С Веньямином Михайловичем Хвостовым, являвшимся в философский кружок, у меня сложились вполне добродушные отношенья; «гроза» для студентов, державших экзамен по римскому праву, в салоне Морозовой была скромна; и держала себя несравненно культурней, чем Л. М. Лопатин; Хвостов читал Риккерта, Когена, Наторпа; и никого не преследовал за изучение их; он молчал, тяжковато посапывал, и он за собою водил в кружок слушательницу своих лекций; каких философских был взглядов он, трудно мне было понять; но он верил в высокое назначение женщины; тут мы сходились; не знаю, читал ли он меня или нет; но он знал о моем отношении к женщине.
Он однажды, подсевши ко мне, завел речь о значеньи сонетов Петрарки и средневековой «даме» рыцаря; его глаза заблистали; и вот с косолапым доверием бухал мне в ухо такими интимными мыслями, которые не соответствовали его виду «грозы»; подоплека его была нежная.
Он был в политике трусом; источник же трусости — вовсе не мысль о карьере, а о судьбе женской гимназии его жены; гимназия была ему дорога, так как в ней он мог проводить взгляд на женщину; с университетом расстался легко он, не выдержав самоуправств министерства.
С Хвостовым дружил; наоборот: молодой, одержимый, бледный, как скелет, Иван Александрович Ильин, гегельянец, впоследствии воинственный черносотенец, — возненавидел меня с первой встречи: ни за что ни про что; бывают такие вполне инстинктивные антипатии; Ильина при виде меня передергивало; сардоническая улыбка змеилась на тонких и мертвых устах его; с нарочитою, исступленною сухостью, бегая глазками мимо меня, он мне кланялся; наше знакомство определялось отнюдь не словами, а тем, как молчали мы, исподлобья метая взгляды друг в друга.
По-моему, он страдал затаенной душевной болезнью задолго до явных вспышек ее; он старался все выглядеть сухо и зло оттого, что, быть может, в душе его протекали какие-нибудь бредовые процессы; этот талантливый философ казался клиническим типом; в эмиграции он мог стать Горгуловым; у него были острые увлеченья людьми; и ничем не мотивированные антипатии; ему место было в психиатрической клинике, а вовсе не за зеленым столом.
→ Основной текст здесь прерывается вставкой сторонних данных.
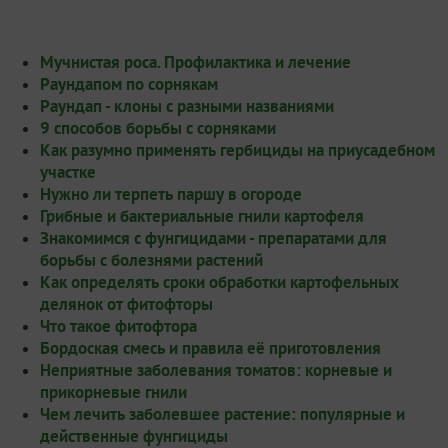
Мучнистая роса. Профилактика и лечение
Раундапом по сорнякам
Раундап - клоны с разными названиями
9 способов борьбы с сорняками
Как разумно применять гербициды на приусадебном
участке
Нужно ли терпеть паршу в огороде
Грибные и бактериальные гнили картофеля
Знакомимся с фунгицидами - препаратами для
борьбы с болезнями растений
Как определять сроки обработки картофельных
делянок от фитофторы
Что такое фитофтора
Бордоская смесь и правила её приготовления
Неприятные заболевания томатов: корневые и
прикорневые гнили
Чем лечить заболевшее растение: популярные и
действенные фунгициды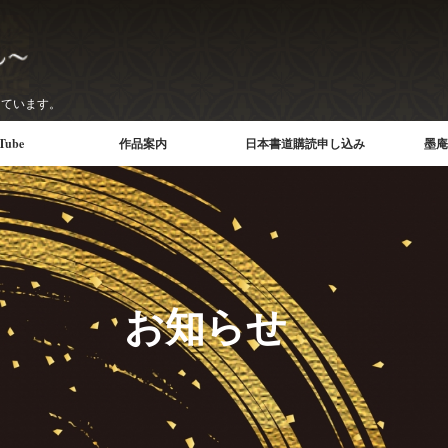
書道教室 墨庵
っています。
ube
作品案内
日本書道購読申し込み
墨庵
ベント
作品案内
墨
ンネル
覧
作品の依頼
書道家紹介
書
水
お知らせ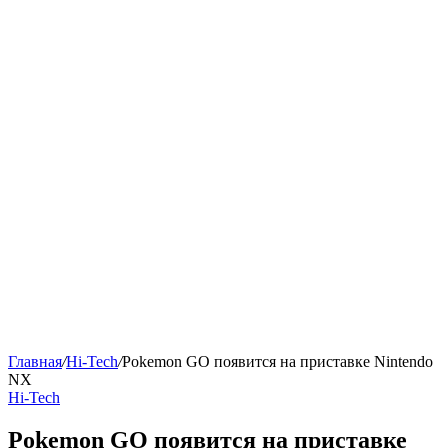
Главная
/
Hi-Tech
/
Pokemon GO появится на приставке Nintendo
NX
Hi-Tech
Pokemon GO появится на приставке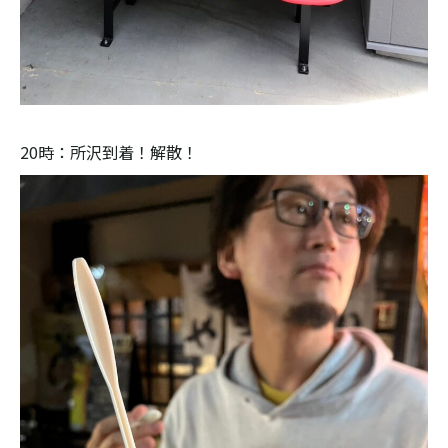
20時：所沢到着！解散！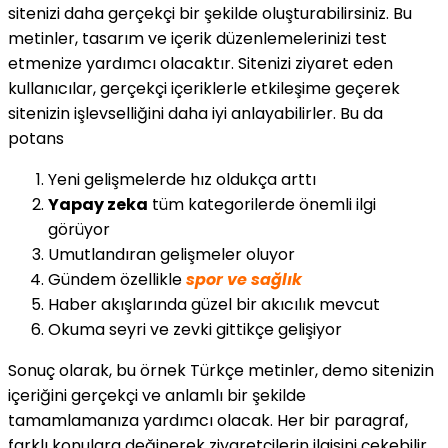
sitenizi daha gerçekçi bir şekilde oluşturabilirsiniz. Bu
metinler, tasarım ve içerik düzenlemelerinizi test
etmenize yardımcı olacaktır. Sitenizi ziyaret eden
kullanıcılar, gerçekçi içeriklerle etkileşime geçerek
sitenizin işlevselliğini daha iyi anlayabilirler. Bu da
potans
Yeni gelişmelerde hız oldukça arttı
Yapay zeka
tüm kategorilerde önemli ilgi
görüyor
Umutlandıran gelişmeler oluyor
Gündem özellikle
spor ve sağlık
Haber akışlarında güzel bir akıcılık mevcut
Okuma seyri ve zevki gittikçe gelişiyor
Sonuç olarak, bu örnek Türkçe metinler, demo sitenizin
içeriğini gerçekçi ve anlamlı bir şekilde
tamamlamanıza yardımcı olacak. Her bir paragraf,
farklı konulara değinerek ziyaretçilerin ilgisini çekebilir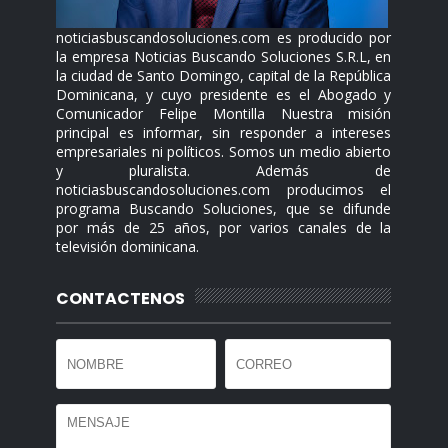
noticiasbuscandosoluciones.com es producido por
la empresa Noticias Buscando Soluciones S.R.L, en
la ciudad de Santo Domingo, capital de la República
Dominicana, y cuyo presidente es el Abogado y
Comunicador Felipe Montilla Nuestra misión
principal es informar, sin responder a intereses
empresariales ni políticos. Somos un medio abierto
y pluralista. Además de
noticiasbuscandosoluciones.com producimos el
programa Buscando Soluciones, que se difunde
por más de 25 años, por varios canales de la
televisión dominicana.
CONTACTENOS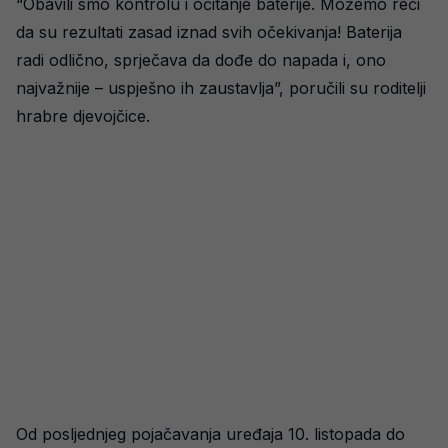
“Obavili smo kontrolu i očitanje baterije. Možemo reći
da su rezultati zasad iznad svih očekivanja! Baterija
radi odlično, sprječava da dođe do napada i, ono
najvažnije – uspješno ih zaustavlja”, poručili su roditelji
hrabre djevojčice.
Od posljednjeg pojačavanja uređaja 10. listopada do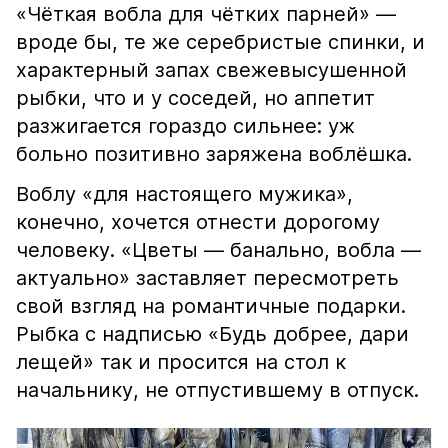
«Чёткая вобла для чётких парней» —
вроде бы, те же серебристые спинки, и
характерный запах свежевысушенной
рыбки, что и у соседей, но аппетит
разжигается гораздо сильнее: уж
больно позитивно заряжена воблёшка.
Воблу «для настоящего мужика»,
конечно, хочется отнести дорогому
человеку. «Цветы — банально, вобла —
актуально» заставляет пересмотреть
свой взгляд на романтичные подарки.
Рыбка с надписью «Будь добрее, дари
лещей» так и просится на стол к
начальнику, не отпустившему в отпуск.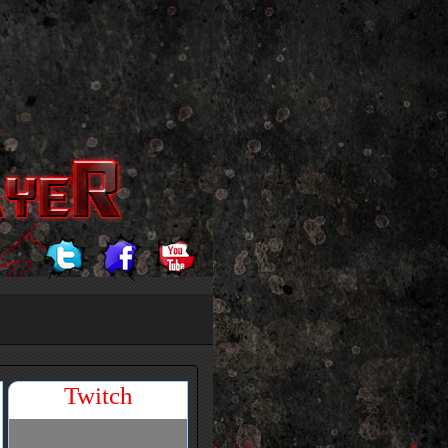
Twitch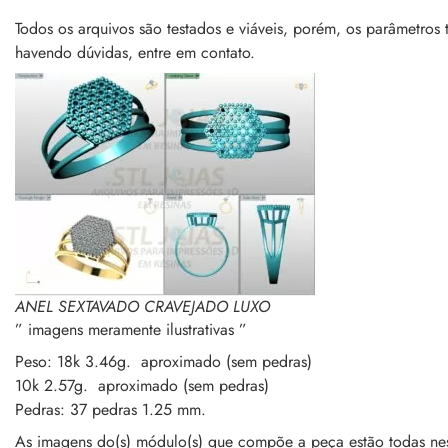
Todos os arquivos são testados e viáveis, porém, os parâme
havendo dúvidas, entre em contato.
ANEL SEXTAVADO CRAVEJADO LUXO
” imagens meramente ilustrativas ”
Peso: 18k 3.46g. aproximado (sem pedras)
10k 2.57g. aproximado (sem pedras)
Pedras: 37 pedras 1.25 mm.
As imagens do(s) módulo(s) que compõe a peça estão todas nes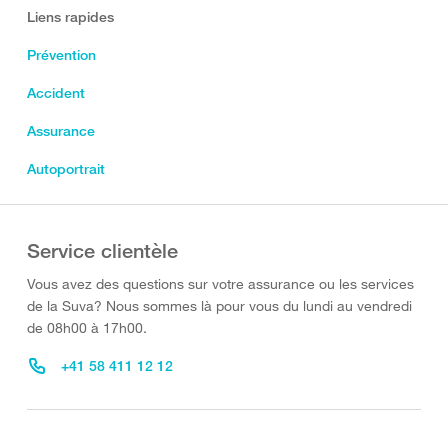
Liens rapides
Prévention
Accident
Assurance
Autoportrait
Service clientèle
Vous avez des questions sur votre assurance ou les services
de la Suva? Nous sommes là pour vous du lundi au vendredi
de 08h00 à 17h00.
+41 58 411 12 12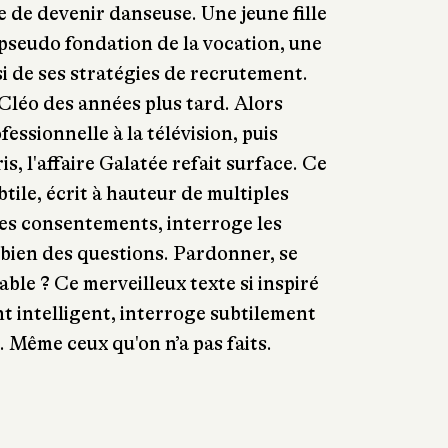
e de devenir danseuse. Une jeune fille
pseudo fondation de la vocation, une
si de ses stratégies de recrutement.
e Cléo des années plus tard. Alors
fessionnelle à la télévision, puis
s, l'affaire Galatée refait surface. Ce
tile, écrit à hauteur de multiples
es consentements, interroge les
 bien des questions. Pardonner, se
le ? Ce merveilleux texte si inspiré
t intelligent, interroge subtilement
. Même ceux qu'on n’a pas faits.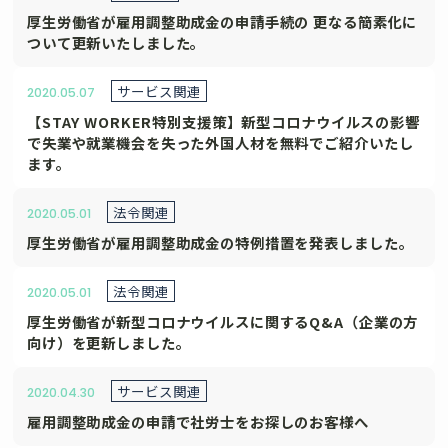
厚生労働省が雇用調整助成金の申請手続の 更なる簡素化に
ついて更新いたしました。
サービス関連
2020.05.07
【STAY WORKER特別支援策】新型コロナウイルスの影響
で失業や就業機会を失った外国人材を無料でご紹介いたし
ます。
法令関連
2020.05.01
厚生労働省が雇用調整助成金の特例措置を発表しました。
法令関連
2020.05.01
厚生労働省が新型コロナウイルスに関するQ&A（企業の方
向け）を更新しました。
サービス関連
2020.04.30
雇用調整助成金の申請で社労士をお探しのお客様へ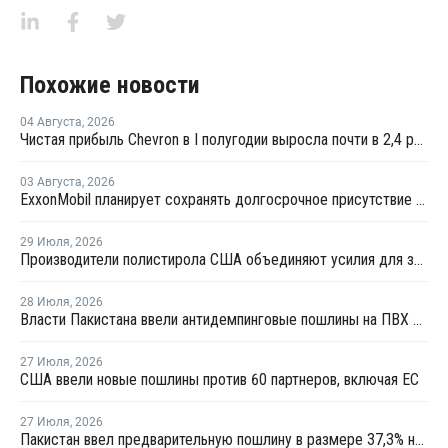
Похожие новости
04 Августа
,
2026
Чистая прибыль Chevron в I полугодии выросла почти в 2,4 раза
03 Августа
,
2026
ExxonMobil планирует сохранять долгосрочное присутствие в Казахстане
29 Июля
,
2026
Производители полистирола США объединяют усилия для защиты рынка от экологических ограничений
28 Июля
,
2026
Власти Пакистана ввели антидемпинговые пошлины на ПВХ из США и Индонезии
27 Июля
,
2026
США ввели новые пошлины против 60 партнеров, включая ЕС
27 Июля
,
2026
Пакистан ввел предварительную пошлину в размере 37,3% на ПВХ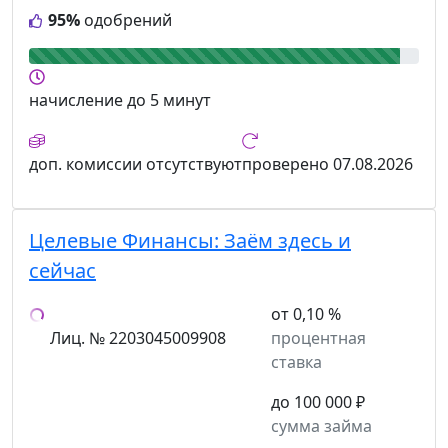
95%
одобрений
начисление
до 5 минут
доп. комиссии
отсутствуют
проверено
07.08.2026
Целевые Финансы:
Заём здесь и
сейчас
от 0,10 %
Лиц. № 2203045009908
процентная
ставка
до 100 000 ₽
сумма займа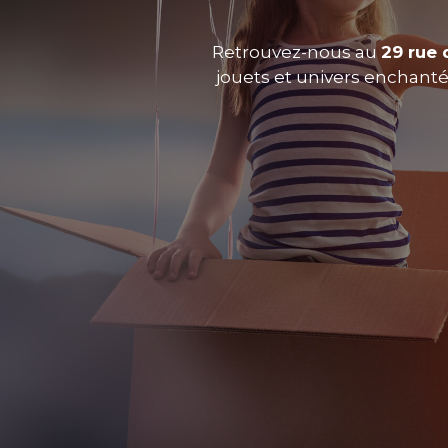
Retrouvez-nous au
29 rue 
jouets et univers enchantés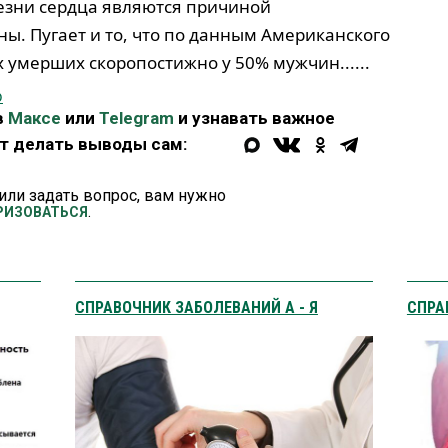
лезни сердца являются причиной
ы. Пугает и то, что по данным Американского
х умерших скоропостижно у 50% мужчин......
ю
в
Максе
или
Telegram
и узнавать важное
ет делать выводы сам:
или задать вопрос, вам нужно
.
РИЗОВАТЬСЯ
СПРАВОЧНИК ЗАБОЛЕВАНИЙ А - Я
СПРА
Рассказывали: в многолюдном обществе он, почувствовав ненависть к Вячеславу Иванову, стал за спину его и передразнивал его жесты, что в державшемся подтянуто гегельянце уже выглядело бредом с укусом уха Николаем Ставрогиным.
Чем-то ставрогинским веяло на меня от И. А. Ильина; чем серьезней бывали его выступленья, тем более меня ужасал кривой дерг его губ и вздрог высокого, тонкого, стильного стана и бледного профиля с добела белокурой бородкою Мефистофеля.
Черная кошка пробежала меж нами в те годы; в 1915 году я все порвал с Метнером, ставшим другом его; придравшися к книге, полемизировавшей с Метнером (а на самом деле схватясь за предлог проявить свою инстинктивную ненависть), И. А. Ильин разослал внезапно ряд писем (Булгакову, Гершензону и многим другим) с клеветой на меня; он и мне прислал копию; я же был в Петербурге; и не мог ознакомиться с содержаньем его, потому что в мое отсутствие к матери забежал Гершензон и потребовал, чтобы я не распечатывал письма; вернувшись, я его вернул Ильину в нераспечатанном виде; текст письма был передан Трубецкому, который стал между нами невольным третейским судьей; Трубецкой объяснил получателям писем, что он, ознакомившись с текстом книги моей, не нашел в ней ничего предосудительного. Мне потом объясняли: Ильин вычитал в книге моей против Метнера гадкие инсинуации, де порочившие честь его друга; вернее, не вычитал, а вчитал в нее свою гадость; мне и тогда было ясно, что передо мной душевнобольной.